====== DATA FOR THIS TASK

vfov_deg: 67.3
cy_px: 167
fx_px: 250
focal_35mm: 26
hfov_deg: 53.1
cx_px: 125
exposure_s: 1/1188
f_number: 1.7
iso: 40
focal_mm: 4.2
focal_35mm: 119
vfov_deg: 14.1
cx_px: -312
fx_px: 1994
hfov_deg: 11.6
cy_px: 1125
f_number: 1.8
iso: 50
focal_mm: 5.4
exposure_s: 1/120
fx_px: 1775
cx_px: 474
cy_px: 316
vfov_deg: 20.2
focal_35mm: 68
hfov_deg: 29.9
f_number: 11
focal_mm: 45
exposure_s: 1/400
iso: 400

============
====== DATA FOR THIS TASK

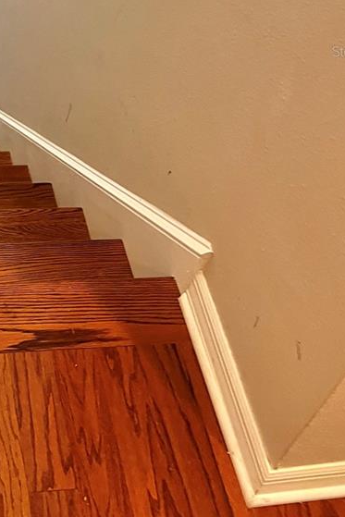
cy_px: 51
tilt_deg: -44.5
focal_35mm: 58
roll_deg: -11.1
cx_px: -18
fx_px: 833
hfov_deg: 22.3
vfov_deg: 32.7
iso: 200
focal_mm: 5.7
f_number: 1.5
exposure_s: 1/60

============

• _ASSIGNMENT_
When the line with "roll_deg: -11.1" is reached in the data above, begin copying, and stop after the line with "exposure_s: 1/60"; copy each line exactly, both ends included.

• _ANSWER SPACE_
roll_deg: -11.1
cx_px: -18
fx_px: 833
hfov_deg: 22.3
vfov_deg: 32.7
iso: 200
focal_mm: 5.7
f_number: 1.5
exposure_s: 1/60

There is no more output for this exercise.